::: Data to examine

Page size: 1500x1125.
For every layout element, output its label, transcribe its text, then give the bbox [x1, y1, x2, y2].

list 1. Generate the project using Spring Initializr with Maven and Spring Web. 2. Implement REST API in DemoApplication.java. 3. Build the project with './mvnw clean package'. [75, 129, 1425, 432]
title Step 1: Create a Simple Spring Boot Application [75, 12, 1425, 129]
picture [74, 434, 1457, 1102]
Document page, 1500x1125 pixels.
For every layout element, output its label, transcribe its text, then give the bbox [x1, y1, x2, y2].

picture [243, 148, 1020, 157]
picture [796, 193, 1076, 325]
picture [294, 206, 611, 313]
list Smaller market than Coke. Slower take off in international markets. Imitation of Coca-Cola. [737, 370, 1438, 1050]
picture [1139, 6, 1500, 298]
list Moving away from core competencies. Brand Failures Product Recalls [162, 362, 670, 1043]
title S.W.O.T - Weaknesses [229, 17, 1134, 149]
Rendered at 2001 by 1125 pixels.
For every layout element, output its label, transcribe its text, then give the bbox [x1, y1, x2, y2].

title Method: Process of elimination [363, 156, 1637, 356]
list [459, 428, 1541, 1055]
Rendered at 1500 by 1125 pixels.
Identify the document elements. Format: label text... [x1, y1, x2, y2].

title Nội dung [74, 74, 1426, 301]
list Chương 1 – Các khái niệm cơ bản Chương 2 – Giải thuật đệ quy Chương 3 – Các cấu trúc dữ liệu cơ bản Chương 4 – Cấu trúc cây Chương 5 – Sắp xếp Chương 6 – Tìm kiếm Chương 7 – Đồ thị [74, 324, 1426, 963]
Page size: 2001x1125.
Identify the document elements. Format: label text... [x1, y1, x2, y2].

::::::

Work item:
Set down the entries above once more, verbatim.

Written reply:
Page size: 1500x1125.
For every layout element, output its label, transcribe its text, then give the bbox [x1, y1, x2, y2].

list 1. Generate the project using Spring Initializr with Maven and Spring Web. 2. Implement REST API in DemoApplication.java. 3. Build the project with './mvnw clean package'. [75, 129, 1425, 432]
title Step 1: Create a Simple Spring Boot Application [75, 12, 1425, 129]
picture [74, 434, 1457, 1102]
Document page, 1500x1125 pixels.
For every layout element, output its label, transcribe its text, then give the bbox [x1, y1, x2, y2].

picture [243, 148, 1020, 157]
picture [796, 193, 1076, 325]
picture [294, 206, 611, 313]
list Smaller market than Coke. Slower take off in international markets. Imitation of Coca-Cola. [737, 370, 1438, 1050]
picture [1139, 6, 1500, 298]
list Moving away from core competencies. Brand Failures Product Recalls [162, 362, 670, 1043]
title S.W.O.T - Weaknesses [229, 17, 1134, 149]
Rendered at 2001 by 1125 pixels.
For every layout element, output its label, transcribe its text, then give the bbox [x1, y1, x2, y2].

title Method: Process of elimination [363, 156, 1637, 356]
list [459, 428, 1541, 1055]
Rendered at 1500 by 1125 pixels.
Identify the document elements. Format: label text... [x1, y1, x2, y2].

title Nội dung [74, 74, 1426, 301]
list Chương 1 – Các khái niệm cơ bản Chương 2 – Giải thuật đệ quy Chương 3 – Các cấu trúc dữ liệu cơ bản Chương 4 – Cấu trúc cây Chương 5 – Sắp xếp Chương 6 – Tìm kiếm Chương 7 – Đồ thị [74, 324, 1426, 963]
Page size: 2001x1125.
Identify the document elements. Format: label text... [x1, y1, x2, y2].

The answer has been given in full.